Limitations and Exceptions: Data on the labor force are compiled by the ILO from labor force surveys, censuses, and establishment censuses and surveys. For some countries a combination of these sources is used. Labor force surveys are the most comprehensive source for internationally comparable labor force data. They can cover all non-institutionalized civilians, all branches and sectors of the economy, and all categories of workers, including people holding multiple jobs. By contrast, labor force data from population censuses are often based on a limited number of questions on the economic characteristics of individuals, with little scope to probe. The resulting data often differ from labor force survey data and vary considerably by country, depending on the census scope and coverage. Establishment censuses and surveys provide data only on the employed population, not unemployed workers, workers in small establishments, or workers in the informal sector. The reference period of a census or survey is another important source of differences: in some countries data refer to people's status on the day of the census or survey or during a specific period before the inquiry date, while in others data are recorded without reference to any period. In countries, where the household is the basic unit of production and all members contribute to output, but some at low intensity or irregularly, the estimated labor force may be much smaller than the numbers actually working. Differing definitions of employment age also affect comparability. For most countries the working age is 15 and older, but in some countries children younger than 15 work full- or part-time and are included in the estimates. Similarly, some countries have an upper age limit. As a result, calculations may systematically over- or underestimate actual rates.
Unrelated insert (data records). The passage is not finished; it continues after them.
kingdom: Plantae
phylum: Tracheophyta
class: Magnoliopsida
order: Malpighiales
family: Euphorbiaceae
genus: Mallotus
Statistical Concept and Methodology: The labor force is the supply of labor available for producing goods and services in an economy. It includes people who are currently employed and people who are unemployed but seeking work as well as first-time job-seekers. Not everyone who works is included, however. Unpaid workers, family workers, and students are often omitted, and some countries do not count members of the armed forces. Labor force size tends to vary during the year as seasonal workers enter and leave.

Aggregation method: Weighted average

Periodicity: Annual

General Comments: The series for ILO estimates is also available in the WDI database. Caution should be used when comparing ILO estimates with national estimates.